■ What to work on: Render every line of the records below as a JSON list of strings, one string per line, leaving out any blank lines.

■ Recorded information:

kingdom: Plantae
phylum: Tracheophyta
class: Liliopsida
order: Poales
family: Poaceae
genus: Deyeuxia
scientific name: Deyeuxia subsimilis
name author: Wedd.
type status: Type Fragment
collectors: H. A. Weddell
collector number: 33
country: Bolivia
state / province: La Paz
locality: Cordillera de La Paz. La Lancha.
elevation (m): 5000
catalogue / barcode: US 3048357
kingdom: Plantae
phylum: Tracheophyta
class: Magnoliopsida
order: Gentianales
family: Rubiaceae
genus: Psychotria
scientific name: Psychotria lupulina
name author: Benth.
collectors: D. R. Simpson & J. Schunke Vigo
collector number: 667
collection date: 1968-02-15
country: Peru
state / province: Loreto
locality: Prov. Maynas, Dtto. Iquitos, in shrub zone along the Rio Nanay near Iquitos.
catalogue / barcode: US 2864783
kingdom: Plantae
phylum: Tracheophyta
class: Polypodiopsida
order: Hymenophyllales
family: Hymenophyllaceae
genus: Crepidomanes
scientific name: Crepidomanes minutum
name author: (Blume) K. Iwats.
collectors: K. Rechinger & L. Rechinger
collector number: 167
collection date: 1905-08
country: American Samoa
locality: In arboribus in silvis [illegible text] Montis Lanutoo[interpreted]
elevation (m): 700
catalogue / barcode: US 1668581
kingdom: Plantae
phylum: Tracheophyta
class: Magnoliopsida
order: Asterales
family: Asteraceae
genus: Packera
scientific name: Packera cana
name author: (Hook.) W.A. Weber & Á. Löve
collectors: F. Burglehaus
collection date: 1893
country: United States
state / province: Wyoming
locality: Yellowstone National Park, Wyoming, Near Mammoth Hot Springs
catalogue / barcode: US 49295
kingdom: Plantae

■ Written response:
[
  "kingdom: Plantae",
  "phylum: Tracheophyta",
  "class: Liliopsida",
  "order: Poales",
  "family: Poaceae",
  "genus: Deyeuxia",
  "scientific name: Deyeuxia subsimilis",
  "name author: Wedd.",
  "type status: Type Fragment",
  "collectors: H. A. Weddell",
  "collector number: 33",
  "country: Bolivia",
  "state / province: La Paz",
  "locality: Cordillera de La Paz. La Lancha.",
  "elevation (m): 5000",
  "catalogue / barcode: US 3048357",
  "kingdom: Plantae",
  "phylum: Tracheophyta",
  "class: Magnoliopsida",
  "order: Gentianales",
  "family: Rubiaceae",
  "genus: Psychotria",
  "scientific name: Psychotria lupulina",
  "name author: Benth.",
  "collectors: D. R. Simpson & J. Schunke Vigo",
  "collector number: 667",
  "collection date: 1968-02-15",
  "country: Peru",
  "state / province: Loreto",
  "locality: Prov. Maynas, Dtto. Iquitos, in shrub zone along the Rio Nanay near Iquitos.",
  "catalogue / barcode: US 2864783",
  "kingdom: Plantae",
  "phylum: Tracheophyta",
  "class: Polypodiopsida",
  "order: Hymenophyllales",
  "family: Hymenophyllaceae",
  "genus: Crepidomanes",
  "scientific name: Crepidomanes minutum",
  "name author: (Blume) K. Iwats.",
  "collectors: K. Rechinger & L. Rechinger",
  "collector number: 167",
  "collection date: 1905-08",
  "country: American Samoa",
  "locality: In arboribus in silvis [illegible text] Montis Lanutoo[interpreted]",
  "elevation (m): 700",
  "catalogue / barcode: US 1668581",
  "kingdom: Plantae",
  "phylum: Tracheophyta",
  "class: Magnoliopsida",
  "order: Asterales",
  "family: Asteraceae",
  "genus: Packera",
  "scientific name: Packera cana",
  "name author: (Hook.) W.A. Weber & Á. Löve",
  "collectors: F. Burglehaus",
  "collection date: 1893",
  "country: United States",
  "state / province: Wyoming",
  "locality: Yellowstone National Park, Wyoming, Near Mammoth Hot Springs",
  "catalogue / barcode: US 49295",
  "kingdom: Plantae"
]